Companies make decisions throughout normal business operations. These businesses use financial, marketing and operational data to make the decisions. These decisions include both managerial decision-making, such as production scheduling or offering customer discounts, and strategic decision-making, which includes decisions such as business expansion or pursuing a merger. Companies need to understand how these processes differ to be able to assign the responsibility for making the decision to the right personnel.
Managerial decision-making and strategic decision-making serve different purposes for the business. Managerial decision-making facilitates the company’s daily operations. This includes corporate operations, such as human resources activities or assigning information technology resources. This also includes customer-related operations, such as production activities or sales calls. Strategic decision-making meets the company’s needs to plan beyond its current operation. This includes planning for future business actions, such as issuing stock or introducing a new product line.
Short Term Versus Long Term
Some decisions consider a shorter time frame than others. Long-term decisions occur as a result of strategic planning. Companies consider their needs looking forward several years. Strategic decisions often require several years for the company to acquire funding or free up resources to implement.

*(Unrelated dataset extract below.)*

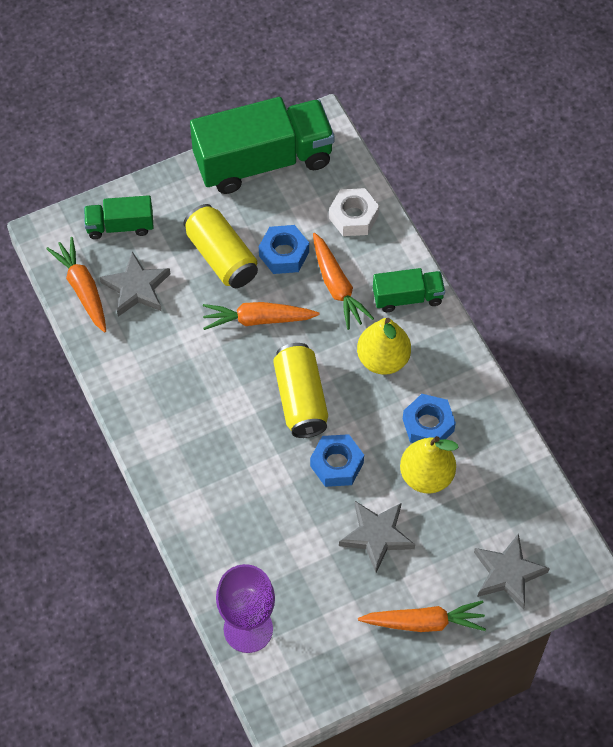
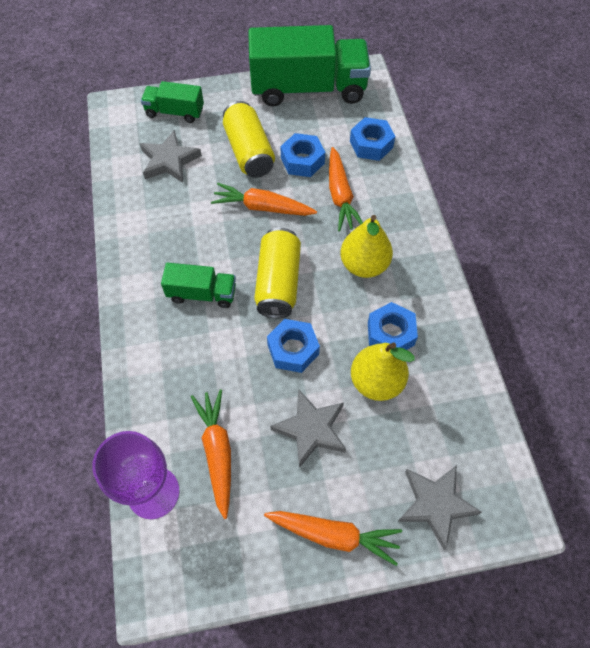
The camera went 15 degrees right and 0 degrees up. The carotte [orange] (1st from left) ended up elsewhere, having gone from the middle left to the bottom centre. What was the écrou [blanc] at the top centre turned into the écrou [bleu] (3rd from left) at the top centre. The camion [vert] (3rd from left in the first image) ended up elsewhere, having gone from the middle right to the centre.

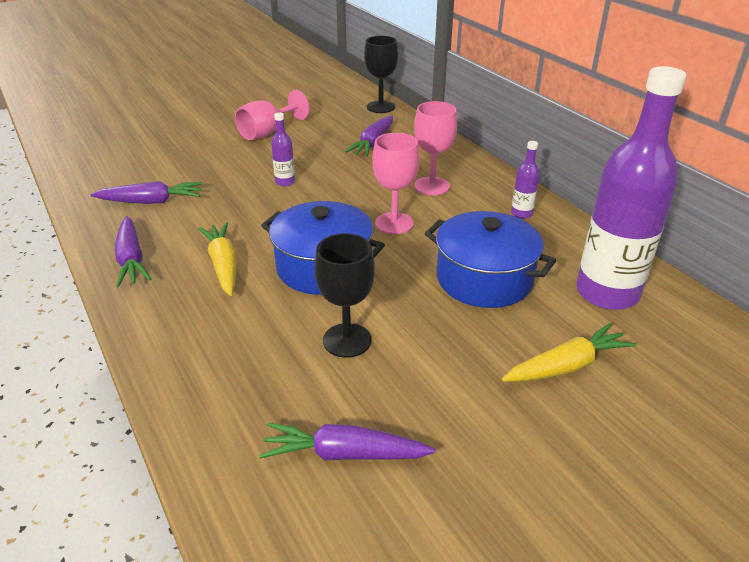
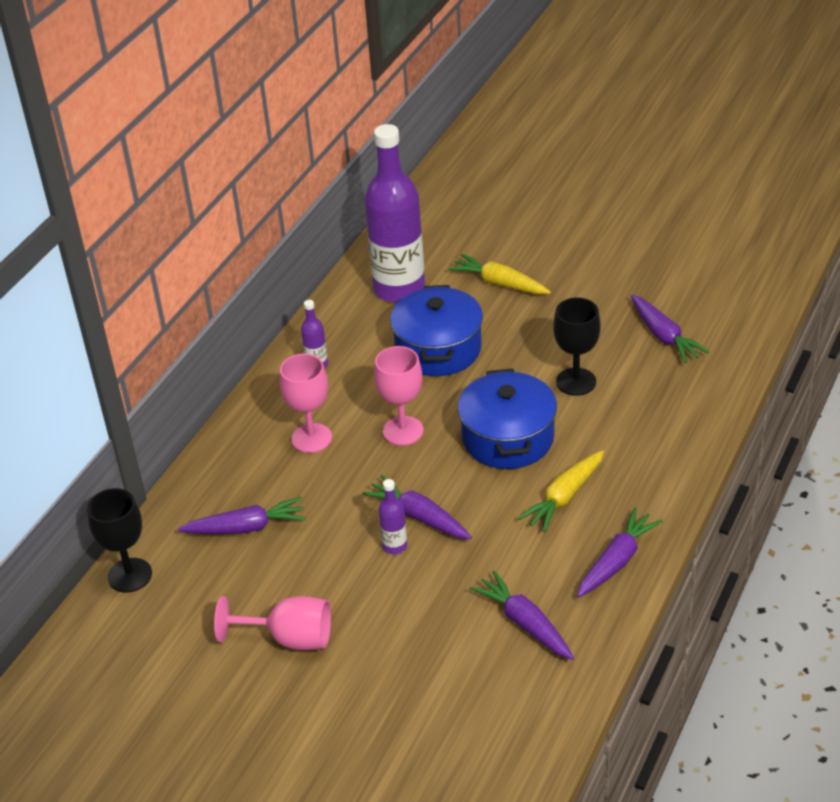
The camera went 120 degrees left and 5 degrees up. The second view gained the carotte [violet] (2nd from left) at the centre.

Managerial decisions consider the company’s immediate short-term goals and how to achieve them.
People Versus Actions
Managerial and strategic decisions focus on different aspects. Most managerial decisions focus on the people involved with the various options. These decisions affect employees in several ways, such as work hours, responsibilities or continued employment. Strategic decisions focus on actions. When company management decides on its future strategic moves, it considers which action to take, such as opening a new site or acquiring another company.
The financial resources required differ for managerial and strategic decisions. Managerial decisions need to fall within the current budget parameters. The company created the budget prior to the beginning of the year and allocated these funds for the department. As the manager makes her decision, she needs to consider the financial resources of the current budget. Strategic decisions fall into future periods and often require large amounts of funding to implement. These decisions require the manager to determine alternative options for obtaining the financing, which includes borrowing money and seeking investors.